Claude, regarde, Sylvie est là avec les bagages. Aidela à porter les valises, a-telle dit à mon père.
Quand Sylvie est entrée, elle a retiré ses lunettes sombres ; son œil gauche était enflé, un bleu sous la paupière.
Cest Claude? sest étonnée ma mère.
Sylvie a hoché la tête.
Je vais le régler tout de suite, a lancé mon père en se précipitant vers la porte.
Papa, non, ce nest pas nécessaire, la interrompue ma fille. Je le punirai autrement. Aidemoi à récupérer nos affaires et le lit dÉlodie chez lui.

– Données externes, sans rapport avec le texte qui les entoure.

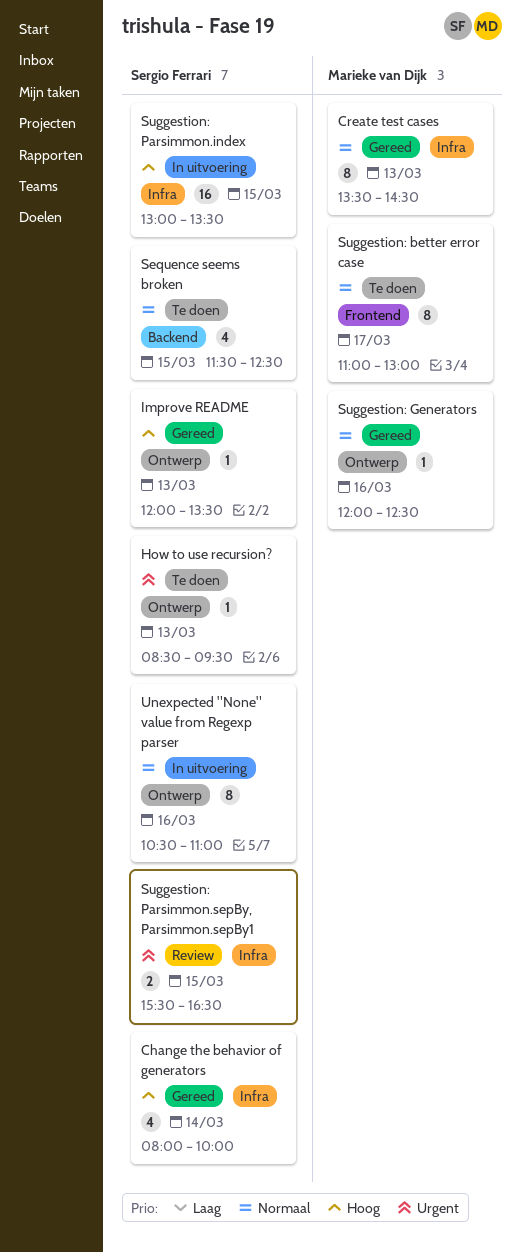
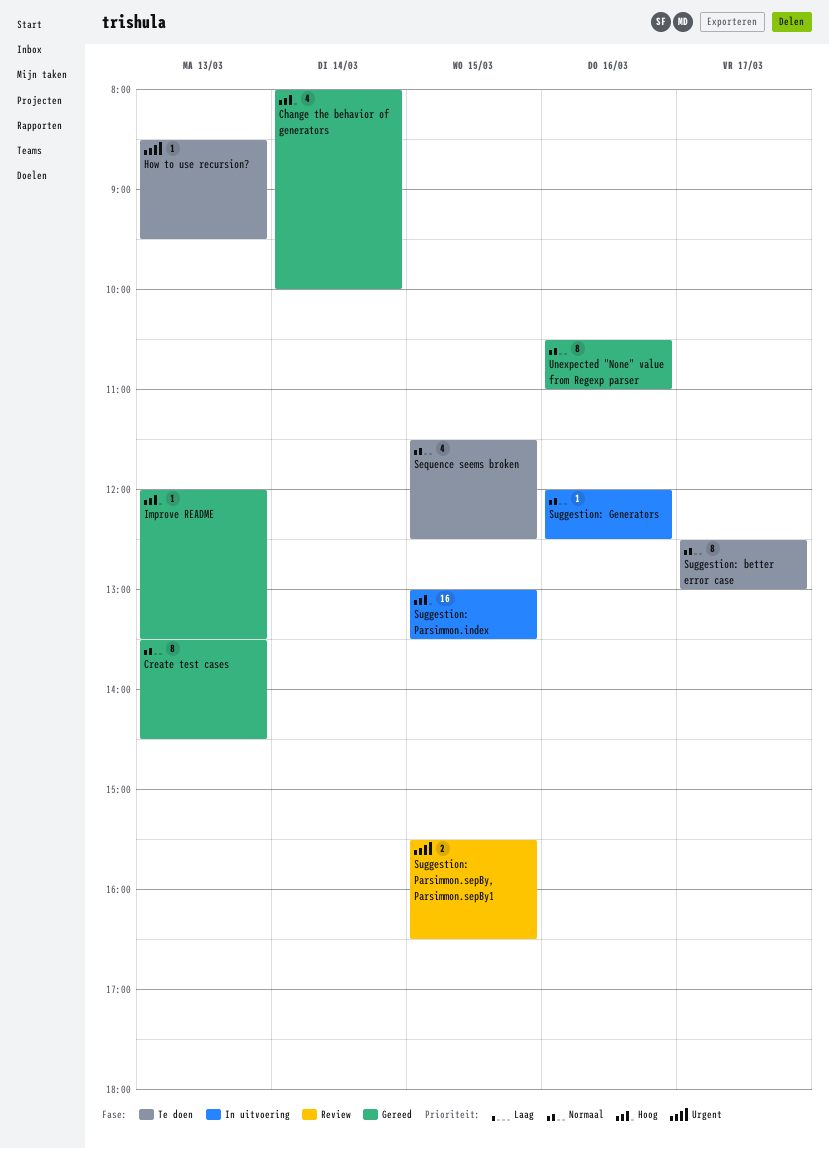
Suggestion: better error case, begins: 11:00 -> 12:30
Suggestion: Generators, status: Gereed -> In uitvoering
Unexpected "None" value from Regexp parser, status: In uitvoering -> Gereed

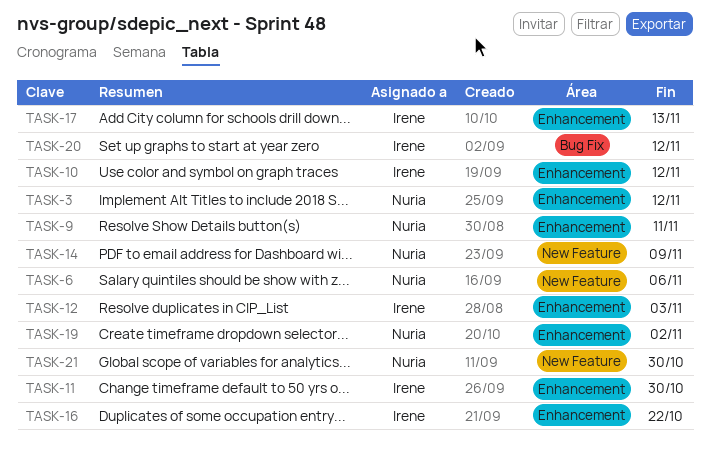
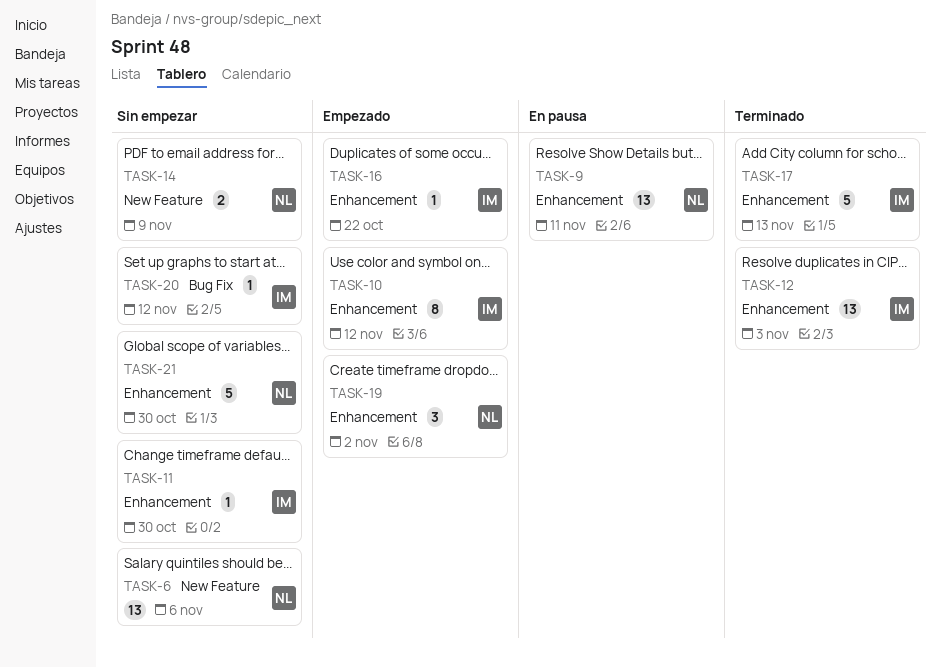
TASK-3: present -> none
TASK-21, label: New Feature -> Enhancement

Mon père et mon oncle Marcel sont partis chercher les affaires, puis mon père ma conduit à lurgences.
Si vous voulez porter plainte contre Claude, le certificat de lhôpital ne suffit pas, il faut se rendre au bureau de lexpertise médicale légale, ma expliqué Marcel.

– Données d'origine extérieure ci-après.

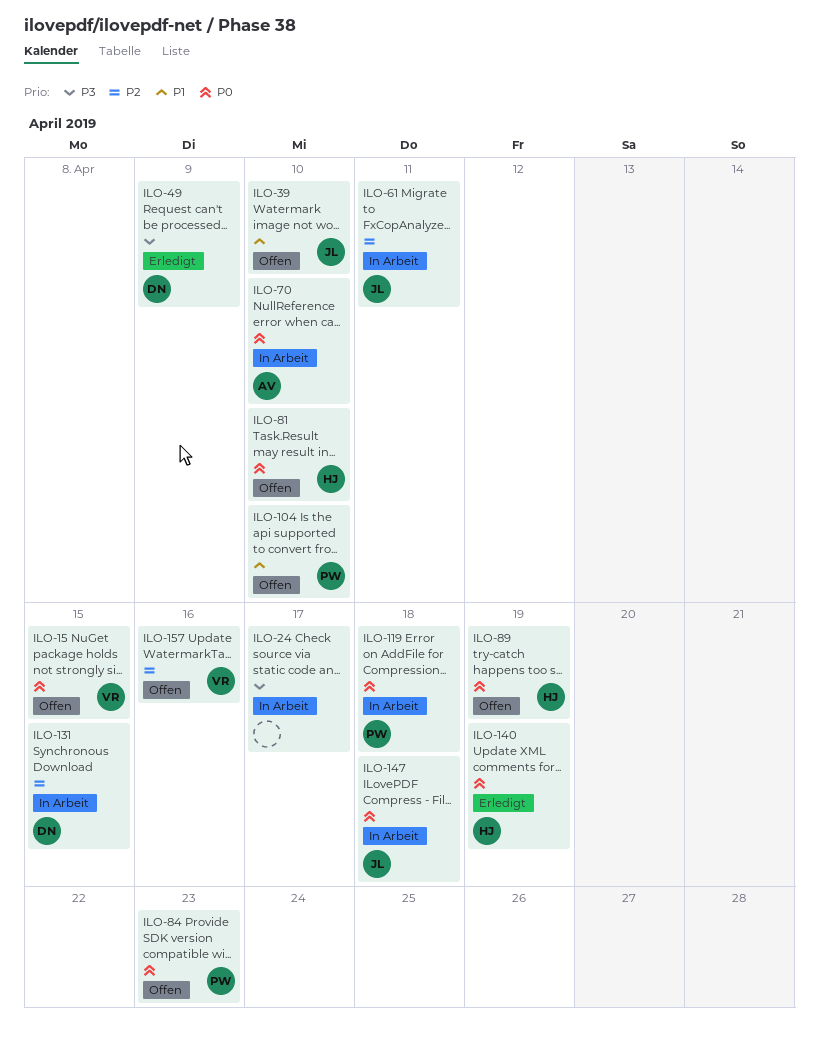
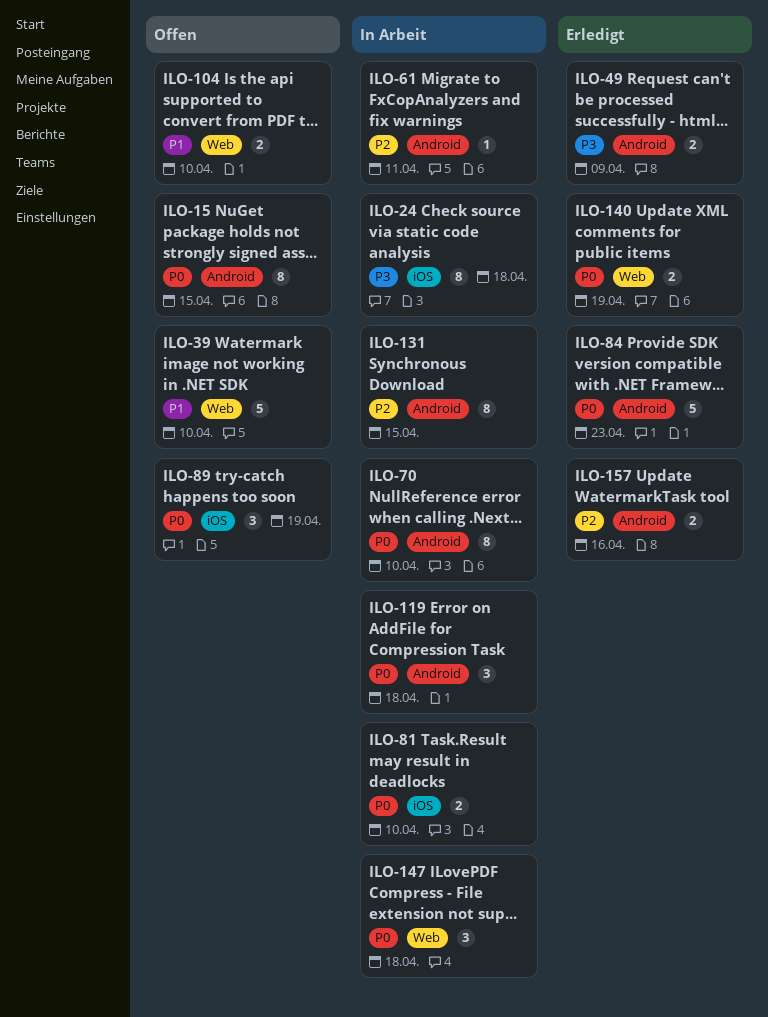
ILO-24, due: Apr 17 -> Apr 18
ILO-81, status: Offen -> In Arbeit
ILO-84, status: Offen -> Erledigt
ILO-157, status: Offen -> Erledigt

Nous y irons demain, a déclaré mon père, «il faut prendre rendezvous».
Claude est revenu du travail avec un bouquet et un jouet pour Élodie, mais la maison était vide. Aucun de nos effets, pas même le lit dÉlodie, nétait là.
Il a tenté de lappeler, le téléphone était éteint. Il a alors appelé ma bellemère, qui a répondu :
Oui, Sylvie est chez nous avec Élodie. Mieux vaut que vous ne reveniez pas, mon père a encore les mains qui tremblent. Sylvie déposera ellemême la demande de divorce.

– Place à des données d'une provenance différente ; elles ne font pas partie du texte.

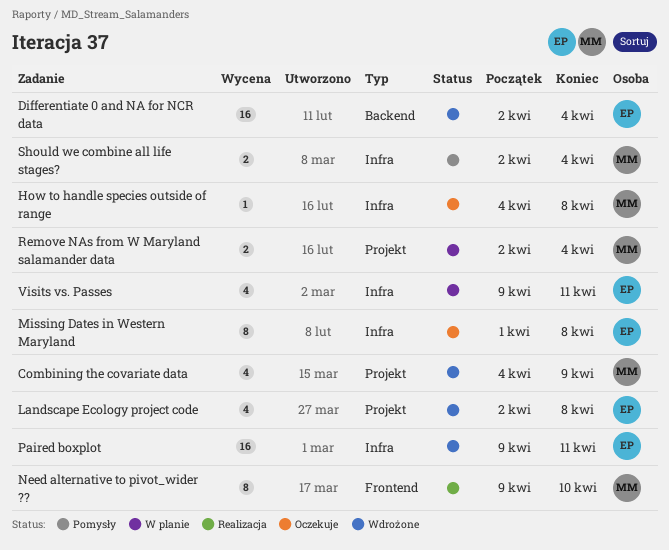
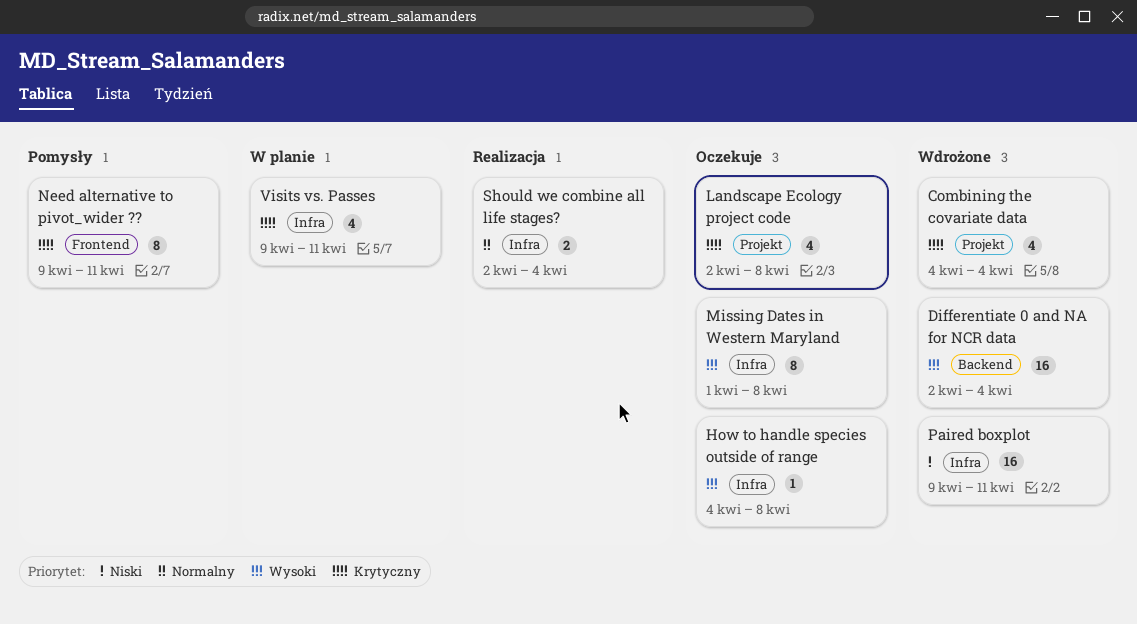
Combining the covariate data, due: Apr 9 -> Apr 4
Landscape Ecology project code, status: Wdrożone -> Oczekuje
Need alternative to pivot_wider ??, status: Realizacja -> Pomysły
Need alternative to pivot_wider ??, due: Apr 10 -> Apr 11
Remove NAs from W Maryland salamander data: present -> none
Should we combine all life stages?, status: Pomysły -> Realizacja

Claude a continué dappeler sa femme, même à la porte du pèreinlaw, mais elle ne répondait pas. Quand elle sortait avec Élodie, elle ne venait que jusquau portail.
Une semaine plus tard, Claude a reçu les papiers du divorce. Alors la bataille sest intensifiée: ma bellemère, Nathalie Dupont, est apparue à la porte.
Maman, je ne veux pas parler avec elle, a déclaré Sylvie.
Il faut parler, au moins mettre les points sur les i, a répliqué ma mère. Allonsnous parler à lextérieur, Élodie dort, nous parlerons dans la cour.
Tu veux divorcer? a bondi ma bellemomme. Si ce nest pas à ta façon, tu vas directement à la paperasse?
Claude ma frappée, a dit Sylvie.
Alors tu las prouvé! Un homme rentre à la maison «sous la moustache», ne le cherche pas, attends quil se calme.
Et toi, tu tes mêlée de nos affaires, alors tu as reçu le coup. Tu veux divorcer à cause de ça? Laisser lenfant orpheline?
Nathalie Dupont, je ne vivrai plus avec votre fils, diteslelui, a répété Sylvie.
Et avec qui vastu vivre? Qui atelle besoin pour soccuper dune petite? Je ne vois pas de princes charmants derrière le rideau, a laissé passer la bellemère.
Rien, je me débrouillerai seule, aije rétorqué.
Alors ne compte pas sur lappartement de Claude ni sur la pension alimentaire, a conclu Nathalie.
Je ne veux pas son appartement, mais je réclamerai la pension, le tribunal sera de mon côté, aije affirmé.
Le jugement est venu rapidement: la constatation de violences physiques a joué en ma faveur. La pension a été fixée à quatre mille euros par mois, jusquà ce quÉlodie ait trois ans.
Cinq ans se sont écoulés. Le premier septembre, devant lécole, une cérémonie a eu lieu: des rangées bruyantes délèves de seconde et des enfants de première avec de grands bouquets. Grandparents et moi sommes venus déposer Élodie en première classe.
Et papa viendra? a demandé la fillette en se tournant vers moi.
Il viendra, il a déjà appelé pour dire quil arriverait, aije répondu. Le voilà!
Jai salué un homme grand, cherchant nos visages dans la foule colorée.
Ce nétait pas Claude. Il y a trois ans, je me suis mariée avec Alexandre, un collègue, et nous attendons notre premier enfant.
Claude, quant à lui, est toujours seul. Des femmes lont approché, dautres le souhaitaient, mais chaque fois quune relation sérieuse était en jeu, il finissait par perdre la première épouse à cause de ses coups.
Dans notre petite ville, tout le monde se connaît. Claude a même gagné le surnom de «boxeur de canapé».
Peutêtre quun jour il rencontrera une femme qui verra audelà de ses défauts, mais pour linstant rien. La loi du boomerang existe, même si tout le monde ny croit pas.
**Leçon:** jai compris que le respect de soi et la protection de ses enfants passent avant tout, et que lon ne doit jamais accepter la violence sous le couvert du «amour».